Constructive comments appreciated.
Solving equations in lambda-calculus
C.Boehm, A.Piperno and E. Tronci
Dpt.of Mathematics
Univ. of Roma "La Sapienza",Italy
Abstract
Equational theories like type-free lambda calculus and combinatory logic have
shown their power in computer science, allowing terms to represent data
as well as programs and offering general solutions to fixpoint equations for
recursive or explicitly defined functions. In the last 20 years
important theoretical results have been obtained solving systems of
equations of shape
(1) x M_i = y_i (i=1,..,n)
where the M_i's are known terms,the unknown x does not occur in M_i,
and y_i is an arbitrary variable.
A strong increase of generality is achieved considering
systems of shape
(2) M_i x_1..x_h = y_i (i=1,..,n)
where h is a (fixed) positive integer and the y_i's are not necessarily
pairwise different.
In this work the solvability of such systems is characterized.

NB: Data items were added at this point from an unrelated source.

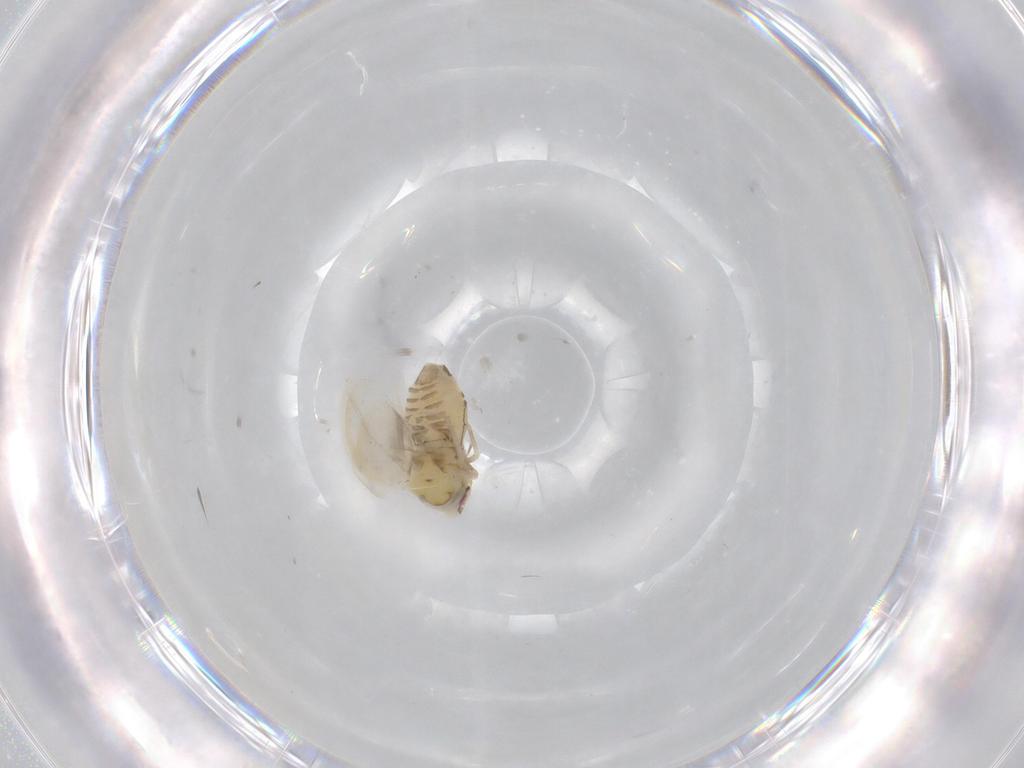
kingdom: Animalia
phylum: Arthropoda
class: Insecta
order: Hemiptera
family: Aleyrodidae
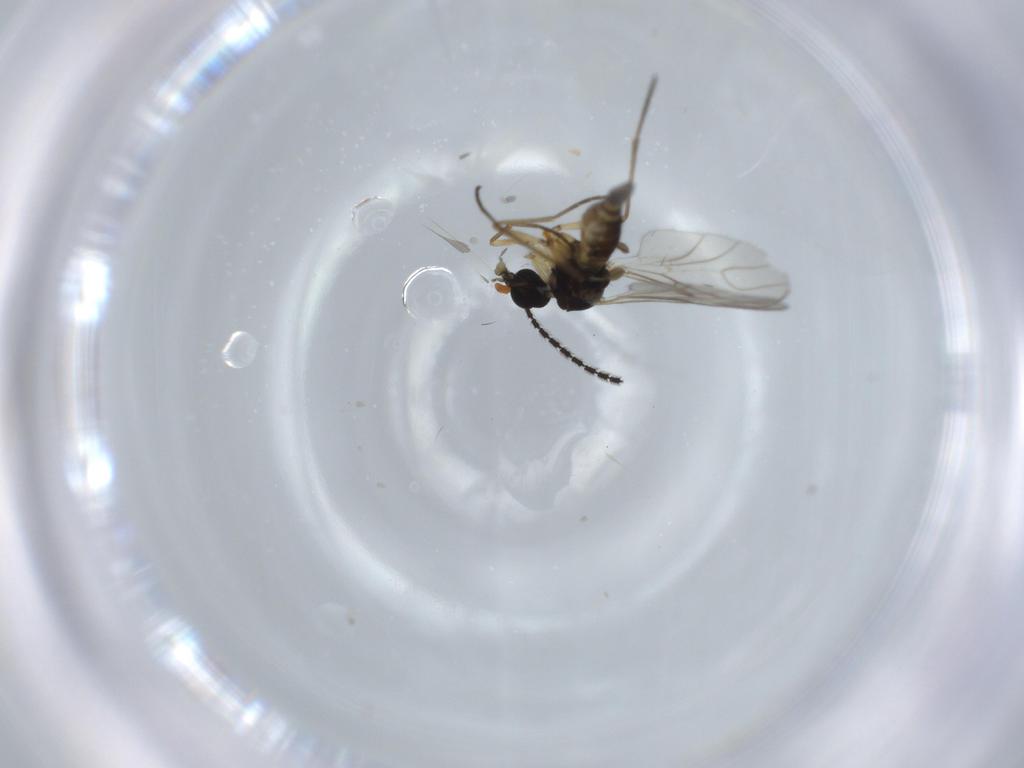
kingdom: Animalia
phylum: Arthropoda
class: Insecta
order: Diptera
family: Sciaridae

Many problems that arise in lambda-calculus can be stated and
characterized specializing a system of equations of shape (2).
Typical examples are:
- X-separability, i.e. requiring that the y_i's are pairwise different;
- Separability, i.e. not fixing h but only assuming that h is'large enough';
- Boehm's theorem,i.e. separability with the assumption that the M_i's
are pairwise nonconvertible beta-eta-normal forms;
- surjectivity, left- and right-invertibility of combinatory mappings;
- the searching for a singleton basis for the combinatory logic.
Furthermore, a single equation can be solved via a system
of equations. Using this idea beta-eta-left-invertibility is
characterized for a class of lambda-terms.
_______________